At eight months before selling a portfolio company, the buyer’s diligence group asked us to provide monthly revenue data for each customer segment. A straightforward request — except that this information existed in three different systems — Salesforce, QuickBooks and Excel spreadsheets.
It took us six weeks to gather the information, and after we provided it to the buyer, the differences in the various systems had generated enough mistrust of the company’s financial reporting that the buyer lowered its offer by $8 million, which equated to about one full EBITDA multiple of what the business was worth. The business and the strategic plan were good. But poor data resulted in a lower purchase multiple.

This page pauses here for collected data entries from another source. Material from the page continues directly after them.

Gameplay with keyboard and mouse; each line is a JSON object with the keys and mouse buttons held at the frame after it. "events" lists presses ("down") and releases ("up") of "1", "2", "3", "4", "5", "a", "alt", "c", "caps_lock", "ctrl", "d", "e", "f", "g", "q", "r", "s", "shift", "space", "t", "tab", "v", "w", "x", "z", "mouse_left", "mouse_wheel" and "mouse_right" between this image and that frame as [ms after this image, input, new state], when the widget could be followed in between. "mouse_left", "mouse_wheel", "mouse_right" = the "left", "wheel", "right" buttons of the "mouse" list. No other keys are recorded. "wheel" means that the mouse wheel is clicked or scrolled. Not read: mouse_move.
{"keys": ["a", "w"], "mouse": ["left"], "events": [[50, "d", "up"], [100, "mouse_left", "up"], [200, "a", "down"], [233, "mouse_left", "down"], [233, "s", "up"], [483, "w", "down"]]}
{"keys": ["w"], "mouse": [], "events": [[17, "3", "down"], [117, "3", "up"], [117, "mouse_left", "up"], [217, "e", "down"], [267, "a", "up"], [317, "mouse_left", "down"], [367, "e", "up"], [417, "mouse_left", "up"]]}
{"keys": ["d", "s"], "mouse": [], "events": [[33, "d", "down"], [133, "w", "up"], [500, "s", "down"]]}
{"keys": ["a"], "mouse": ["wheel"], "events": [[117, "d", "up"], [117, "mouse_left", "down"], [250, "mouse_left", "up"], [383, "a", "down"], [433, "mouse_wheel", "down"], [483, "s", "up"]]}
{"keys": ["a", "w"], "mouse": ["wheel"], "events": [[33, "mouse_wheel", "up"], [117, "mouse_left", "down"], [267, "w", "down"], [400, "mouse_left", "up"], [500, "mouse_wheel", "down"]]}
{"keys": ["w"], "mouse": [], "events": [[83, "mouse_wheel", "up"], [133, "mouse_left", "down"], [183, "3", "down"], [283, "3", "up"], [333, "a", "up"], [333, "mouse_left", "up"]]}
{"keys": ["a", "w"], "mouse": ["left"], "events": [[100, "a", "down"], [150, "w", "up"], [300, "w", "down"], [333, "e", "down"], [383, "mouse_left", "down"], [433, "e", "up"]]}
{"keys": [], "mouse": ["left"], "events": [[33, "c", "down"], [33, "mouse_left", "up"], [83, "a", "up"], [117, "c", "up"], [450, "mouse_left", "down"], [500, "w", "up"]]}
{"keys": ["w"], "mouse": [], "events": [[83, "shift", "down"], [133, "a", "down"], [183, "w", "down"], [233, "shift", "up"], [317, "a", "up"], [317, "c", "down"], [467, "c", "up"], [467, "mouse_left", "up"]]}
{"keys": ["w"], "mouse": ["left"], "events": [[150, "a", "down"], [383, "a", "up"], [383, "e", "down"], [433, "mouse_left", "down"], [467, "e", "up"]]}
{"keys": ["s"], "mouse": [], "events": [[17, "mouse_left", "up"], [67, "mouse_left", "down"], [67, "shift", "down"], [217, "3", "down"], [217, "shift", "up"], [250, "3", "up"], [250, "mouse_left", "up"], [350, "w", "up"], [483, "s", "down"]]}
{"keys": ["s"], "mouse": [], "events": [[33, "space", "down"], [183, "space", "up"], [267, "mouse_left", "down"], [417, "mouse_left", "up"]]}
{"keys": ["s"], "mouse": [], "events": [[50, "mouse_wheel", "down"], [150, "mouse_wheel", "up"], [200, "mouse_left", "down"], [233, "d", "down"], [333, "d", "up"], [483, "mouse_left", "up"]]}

According to EY’s Private Equity Exit Readiness Study, 72% of businesses do not have access to reliable and consistent data and KPIs needed to support exit readiness. In fact, this is not a matter of data quality. It is a matter of valuations being affected by unreliable and inconsistent data.
Buyers cannot risk losing their confidence in a seller’s numbers. If they cannot believe the numbers, they will decrease the purchase price. If they need to spend extra weeks reconciling the seller’s financial reporting, the deal momentum will cease. If a seller’s financial reporting function is dependent upon the founder, buyers will perceive a high degree of execution risk.
The value of having clean data
In terms of how much clean data adds to your overall value, according to GF Data, businesses that hired a third party to conduct a sell-side quality of earnings (QoE) report prior to exiting received an average of 7.4x TEV/EBITDA, compared to those that did not receive an average of 7.0x TEV/EBITDA.